Standing in the Flow
I gained a lot from my participation in the book study of Eric Butterworth’s Spiritual Economics. It was an empowering and life-altering experience in confronting old attitudes of lack.
In his book on page 10, Butterworth says:
Prosperity is a way of living and thinking, and not just money or things.
Poverty is a way of living and thinking, and not just a lack of money or things.
My prosperity is an inside job because I am responsible for my own thoughts. It has nothing to do with my monetary income. Now, while I knew that in an academic way, I found it harder to apply that knowledge and stand in the positive stream of life when it came to my financial affairs.
In the past, I was one of those people who experienced a lot of anxiety around looking closely at my financial state. I resolved to take Butterworth’s program to heart and change the way I do things around money. So, during our study I did something I had never done before. Instead of fearfully waiting until the last minute to pay my bills (and their accompanying late fees), I sat down and paid them all at the same time before their due dates. I continued my contributions to the Center and practiced a sense of gratitude for life. I could not imagine how there would be enough money to last the rest of the month, but I determined to believe in the flow of Good.

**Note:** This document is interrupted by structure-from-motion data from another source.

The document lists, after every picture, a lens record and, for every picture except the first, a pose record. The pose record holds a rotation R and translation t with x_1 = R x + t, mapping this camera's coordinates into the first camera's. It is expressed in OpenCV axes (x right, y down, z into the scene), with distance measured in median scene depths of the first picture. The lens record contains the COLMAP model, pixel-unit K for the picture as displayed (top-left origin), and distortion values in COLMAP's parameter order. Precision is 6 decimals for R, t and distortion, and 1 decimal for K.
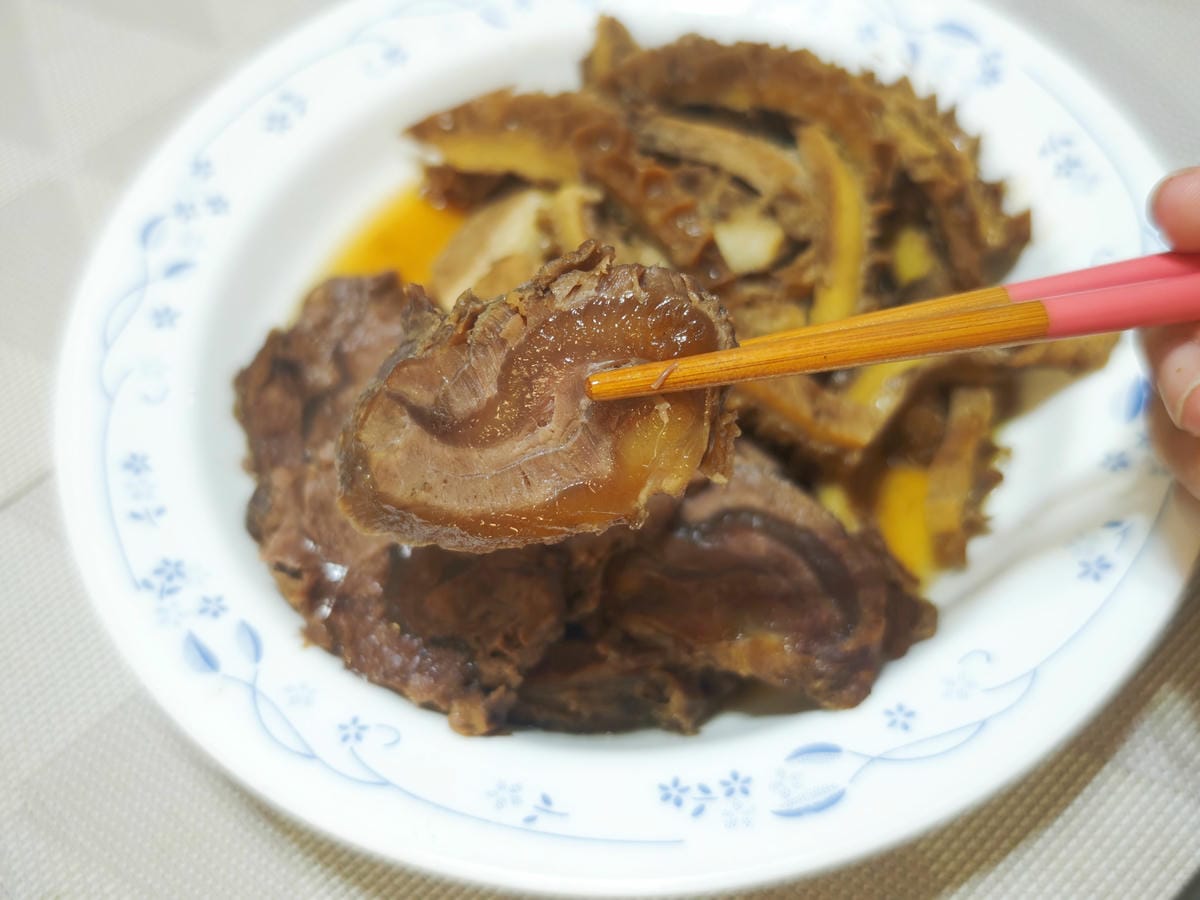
lens RADIAL K [[1356.0, 0, 600.9], [0, 1356.0, 408.4], [0, 0, 1]] dist [-0.018039, -0.008230]
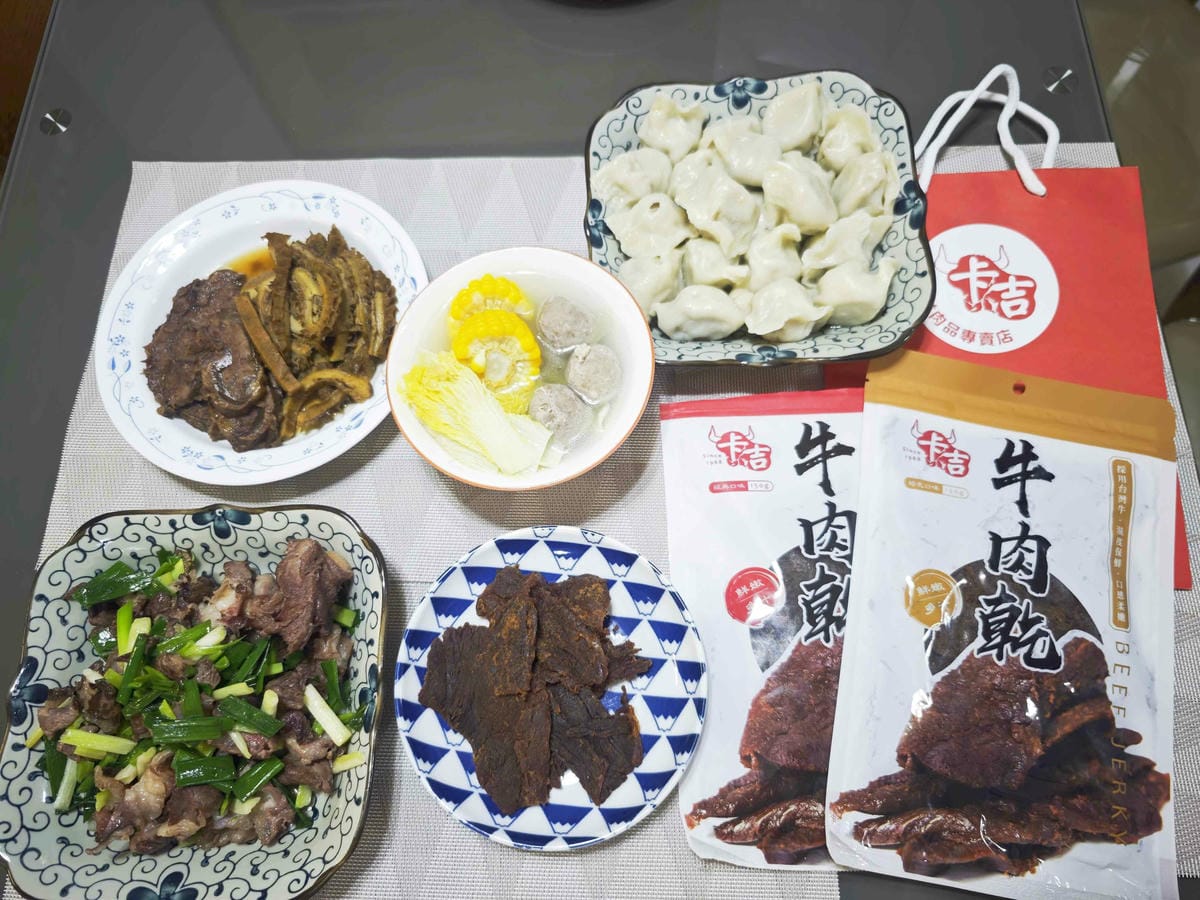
lens RADIAL K [[855.1, 0, 600.0], [0, 855.1, 450.0], [0, 0, 1]] dist [-0.005467, 0.004013]
pose [[0.877060, 0.457982, -0.144978, 1.151149], [-0.404449, 0.866839, 0.291566, -0.727654], [0.259204, -0.197085, 0.945500, -0.816655]]
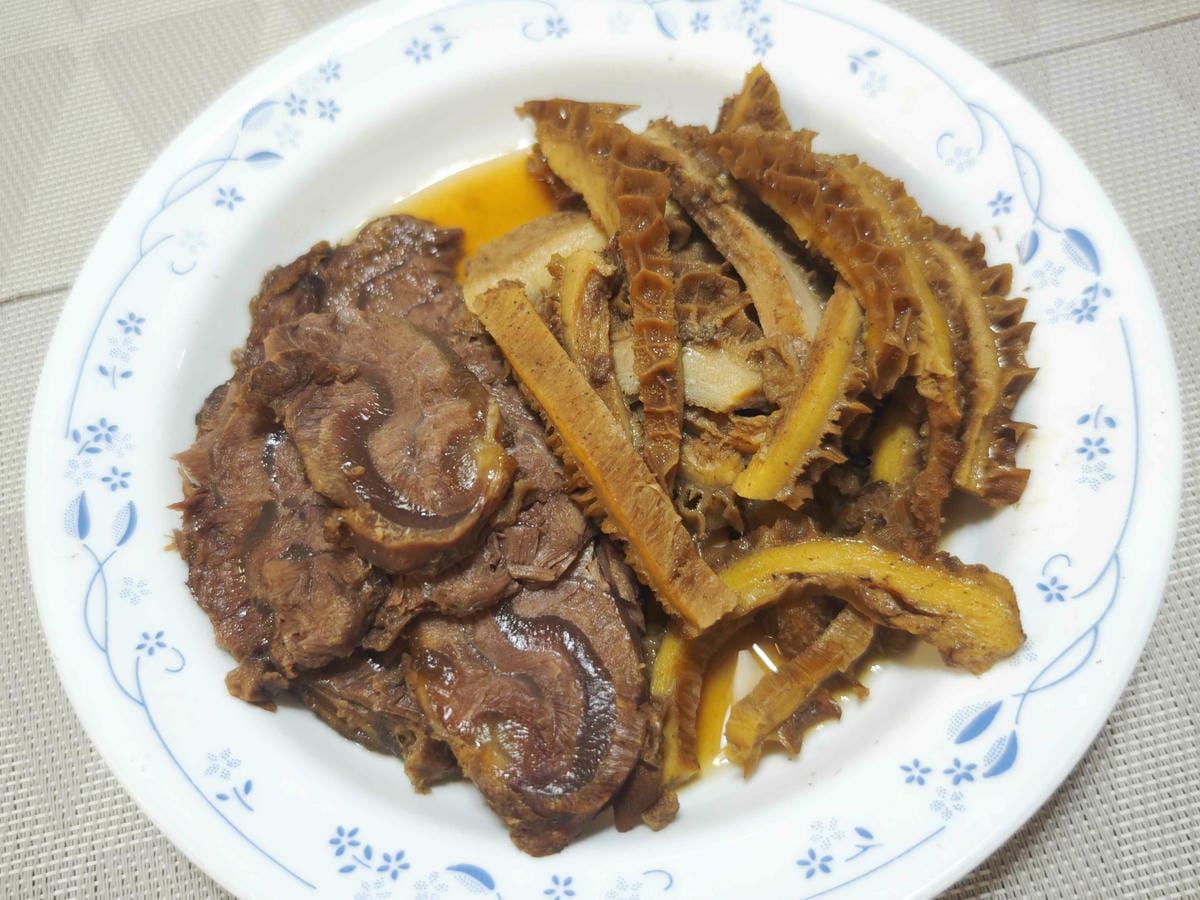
lens RADIAL K [[1356.0, 0, 600.9], [0, 1356.0, 408.4], [0, 0, 1]] dist [-0.018039, -0.008230]
pose [[0.867727, 0.442096, -0.227159, 0.255184], [-0.398166, 0.891830, 0.214719, -0.268178], [0.297513, -0.095871, 0.949892, 0.045470]]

At the end of the month, I peeked at my bank account and was astounded to see the amount of money left! I could not fathom what happened. For years I had been living the belief that there was “not enough” and thereby blocking the flow of my good. I had unkinked the hose!
Similarly, over the Memorial Day weekend, I caught myself at a red light on the way to Best Buy with my credit card. I planned to charge an expensive electronic gizmo that had caught my eye and that was on sale. But as I waited in traffic I thought about Butterworth’s program and asked myself why I was buying this thing I wanted but did not need? And why was I willing to charge it on a credit card to boot? I needed furniture for my house and tires for my car, but I had rejected the idea of ever “affording” those with a knee-jerk attitude of poverty. That same attitude of lack was responsible for me trying to put a Band-aid on my feelings by going into debt for the momentary satisfaction of a new toy. I turned the car around and went home, choosing to live and believe that my abundance is assured, and that I stand in the positive stream of life.
I remind myself now of Butterworth’s image of prosperity as a faucet. I do not doubt water will come out of my kitchen faucet because I know it is connected to the city water supply. Now I trust that I constantly access my financial faucet for bills, donations and other life-affirming expenses, and rest assured that I remain in the flow of abundance from the one divine Source.